■ About this task
Can you update the text of the records below by replacing "Startseite" with "Homepage", keeping every other line unchanged? Leave the pictures out of your answer.
[Start of Attachment]
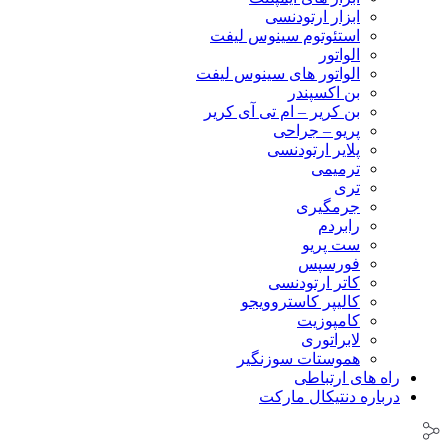
ابزار ارتودنسی
استئوتوم سینوس لیفت
الواتور
الواتور های سینوس لیفت
بن اکسپندر
بن کریر – ام تی آی کریر
پریو – جراحی
پلایر ارتودنسی
ترمیمی
تری
جرمگیری
رابردم
ست پریو
فورسپس
کاتر ارتودنسی
کالیپر کاستروویجو
کامپوزیت
لابراتوری
هموستات سوزنگیر
راه های ارتباطی
درباره دنتیکال مارکت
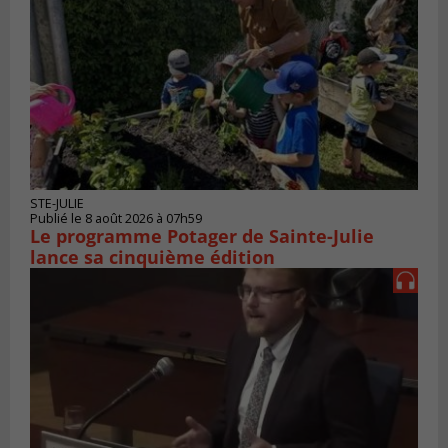
STE-JULIE
Publié le 8 août 2026 à 07h59
Le programme Potager de Sainte-Julie
lance sa cinquième édition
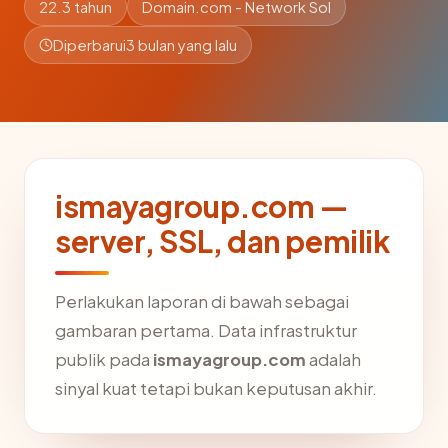
22.3 tahun
Domain.com - Network Sol
Diperbarui
3 bulan yang lalu
ismayagroup.com —
server, SSL, dan pemilik
Perlakukan laporan di bawah sebagai
gambaran pertama. Data infrastruktur
publik pada
ismayagroup.com
adalah
sinyal kuat tetapi bukan keputusan akhir.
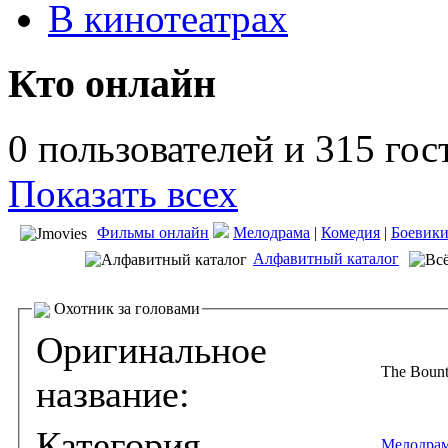
В кинотеатрах
Кто онлайн
0 пользователей и 315 гос
Показать всех
Фильмы онлайн
Мелодрама
|
Комедия
|
Боевик
Алфавитный каталог
Охотник за головами
Оригинальное
The Bount
название:
Категория
Мелодра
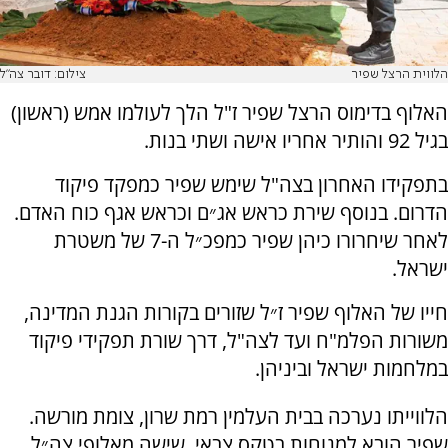
הלווית הרצל שפיר
צילום: דובר צה״ל
האלוף בדימוס הרצל שפיר ז"ל הלך לעולמו אמש (ראשון)
בגיל 92 והותיר אחריו אישה ושתי בנות.
בתפקידו האחרון בצה"ל שימש שפיר כמפקד פיקוד
הדרום. בנוסף שירת כראש אג״ם וכראש אגף כוח האדם.
לאחר שיחרורו כיהן שפיר כמפכ״ל ה-7 של משטרת
ישראל.
חייו של האלוף שפיר ז״ל שזורים בקורות הגנת המדינה,
משורות הפלמ"ח ועד לצה"ל, דרך שורת תפקידי פיקוד
במלחמות ישראל וביניהן.
הלווייתו נערכה בבית העלמין רמת שרון, צומת מורשה.
שפיר הובא למנוחות בטקס צבאי. שישה מאלופי צה״ל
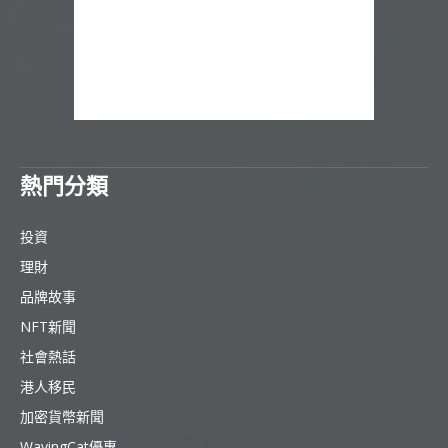
熱門分類
投資
理財
品牌故事
NFT新聞
社會熱話
港人移民
加密貨幣新聞
WavingCat優惠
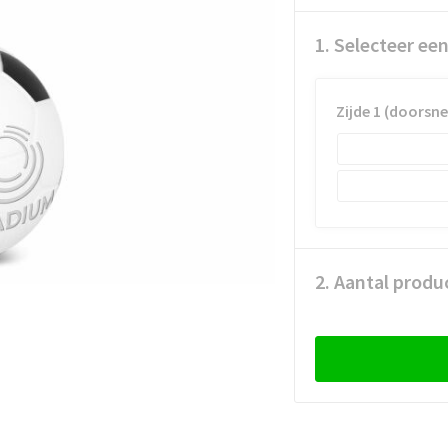
1. Selecteer ee
Zijde 1 (doorsn
2. Aantal produ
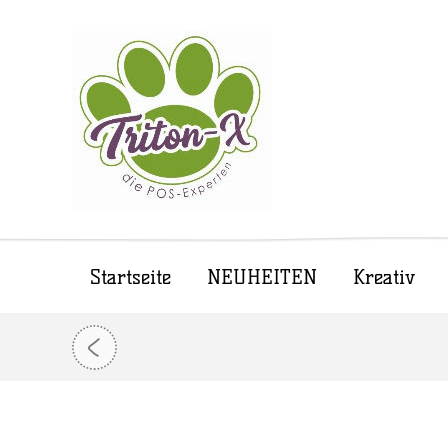
Startseite
NEUHEITEN
Kreativ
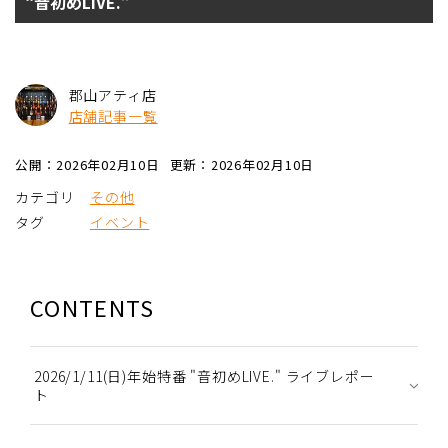
“音初めLIVE.”
郡山アティ店
店舗記事一覧
公開：2026年02月10日
更新：2026年02月10日
カテゴリ
その他
タグ
イベント
CONTENTS
2026/1/11(日)年始特番 "音初めLIVE." ライブレポー
ト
[End of Attachment]
■ Output for this exercise
ابزار ارتودنسی
استئوتوم سینوس لیفت
الواتور
الواتور های سینوس لیفت
بن اکسپندر
بن کریر – ام تی آی کریر
پریو – جراحی
پلایر ارتودنسی
ترمیمی
تری
جرمگیری
رابردم
ست پریو
فورسپس
کاتر ارتودنسی
کالیپر کاستروویجو
کامپوزیت
لابراتوری
هموستات سوزنگیر
راه های ارتباطی
درباره دنتیکال مارکت
STE-JULIE
Publié le 8 août 2026 à 07h59
Le programme Potager de Sainte-Julie
lance sa cinquième édition
22.3 tahun
Domain.com - Network Sol
Diperbarui
3 bulan yang lalu
ismayagroup.com —
server, SSL, dan pemilik
Perlakukan laporan di bawah sebagai
gambaran pertama. Data infrastruktur
publik pada
ismayagroup.com
adalah
sinyal kuat tetapi bukan keputusan akhir.
В кинотеатрах
Кто онлайн
0 пользователей и 315 гос
Показать всех
Фильмы онлайн
Мелодрама
|
Комедия
|
Боевик
Алфавитный каталог
Охотник за головами
Оригинальное
The Bount
название:
Категория
Мелодра
הלווית הרצל שפיר
צילום: דובר צה״ל
האלוף בדימוס הרצל שפיר ז"ל הלך לעולמו אמש (ראשון)
בגיל 92 והותיר אחריו אישה ושתי בנות.
בתפקידו האחרון בצה"ל שימש שפיר כמפקד פיקוד
הדרום. בנוסף שירת כראש אג״ם וכראש אגף כוח האדם.
לאחר שיחרורו כיהן שפיר כמפכ״ל ה-7 של משטרת
ישראל.
חייו של האלוף שפיר ז״ל שזורים בקורות הגנת המדינה,
משורות הפלמ"ח ועד לצה"ל, דרך שורת תפקידי פיקוד
במלחמות ישראל וביניהן.
הלווייתו נערכה בבית העלמין רמת שרון, צומת מורשה.
שפיר הובא למנוחות בטקס צבאי. שישה מאלופי צה״ל
熱門分類
投資
理財
品牌故事
NFT新聞
社會熱話
港人移民
加密貨幣新聞
WavingCat優惠
1. Selecteer ee
Zijde 1 (doorsn
2. Aantal produ
Homepage
NEUHEITEN
Kreativ
“音初めLIVE.”
郡山アティ店
店舗記事一覧
公開：2026年02月10日
更新：2026年02月10日
カテゴリ
その他
タグ
イベント
CONTENTS
2026/1/11(日)年始特番 "音初めLIVE." ライブレポー
ト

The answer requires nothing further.